Lo de las constelaciones familiares es un procedimiento que parte de la creencia en un alma colectiva y en un algo superior que nos dirige. Mediante la escenificación de las relaciones entre los componentes del clan y estando atento a los movimientos del espíritu es posible restituir el orden correcto de cada miembro dentro del conjunto para recuperar así el equilibrio y el fluir de la energía desde el más allá de nuestros antepasados. En definitiva, se trata de aceptar tu puesto en la construcción familiar y dejarte de esas tonterías de “matar al padre”.

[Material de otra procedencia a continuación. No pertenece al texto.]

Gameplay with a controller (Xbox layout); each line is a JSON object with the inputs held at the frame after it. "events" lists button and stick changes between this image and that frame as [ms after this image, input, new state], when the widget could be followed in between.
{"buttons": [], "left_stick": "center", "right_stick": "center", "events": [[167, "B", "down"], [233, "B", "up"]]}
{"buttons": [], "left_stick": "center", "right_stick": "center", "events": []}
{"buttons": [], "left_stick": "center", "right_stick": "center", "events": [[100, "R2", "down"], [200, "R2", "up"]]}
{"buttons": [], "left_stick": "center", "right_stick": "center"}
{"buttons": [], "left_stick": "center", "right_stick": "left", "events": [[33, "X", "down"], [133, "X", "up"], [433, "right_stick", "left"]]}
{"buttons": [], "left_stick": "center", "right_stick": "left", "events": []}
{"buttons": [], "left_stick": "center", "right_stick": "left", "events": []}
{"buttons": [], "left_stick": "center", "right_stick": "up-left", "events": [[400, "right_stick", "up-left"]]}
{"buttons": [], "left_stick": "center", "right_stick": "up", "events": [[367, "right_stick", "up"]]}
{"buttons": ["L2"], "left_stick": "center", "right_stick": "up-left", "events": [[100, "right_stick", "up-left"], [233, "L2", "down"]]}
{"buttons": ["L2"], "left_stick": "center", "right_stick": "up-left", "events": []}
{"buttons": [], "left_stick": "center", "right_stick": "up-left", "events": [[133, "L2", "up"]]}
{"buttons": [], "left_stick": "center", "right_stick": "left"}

De repente en medio de este mundo de emociones desatadas y sanaciones, un link me lleva inesperadamente a la Universidad Complutense de Madrid.
—No —me digo. Pero sí.
Resulta que la UCM ofrece un curso (está pendiente de aprobación) para obtener el diploma en Constelaciones familiares, por 950 euros. Es ya inquietante encontrar algo así en una universidad pública, pero además entre los documentos que se adjuntan en la misma página sorprende leer artículos extraídos del Boletín de la APA del colegio Cristo Rey de Madrid. En uno de ellos, elegido al azar (aquí), se habla sobre la conveniencia de la religión en la educación de los hijos, también se celebran las ventajas de que los dos padres convivan bajo el mismo techo o de que la mujer no trabaje fuera de casa. O_O
Me siento una vigía de la red, y navegando aquí y allá veo enseguida que estas prácticas no científicas —astrología, homeopatía, aromaterapia cuántica, movimientos del espíritu— se están adentrando cada vez más en algunas universidades públicas. Ciertamente la crisis lleva a sacar dinero de cualquier parte. Tantos padres que lucharon por separar la ciencia de la superstición y ahora resulta que sus hijos van a heredar un batiburrillo propio de la Edad Media. Ese es el auténtico terror (como la misa en la RTVE pública, las mesas de tarot y quiromancia en medio de los parques), y no la sencilla —y fructífera— desavenencia entre padres e hijos.
No tengo duda, ante el truco engañoso de la familia feliz yo prefiero el trauma. No quiero ni imaginar qué habría podido ocurrir de haber asistido Kafka a alguna de estas sesiones si hubiera terminado reuniéndose en un abrazo feliz con todos sus ancestros.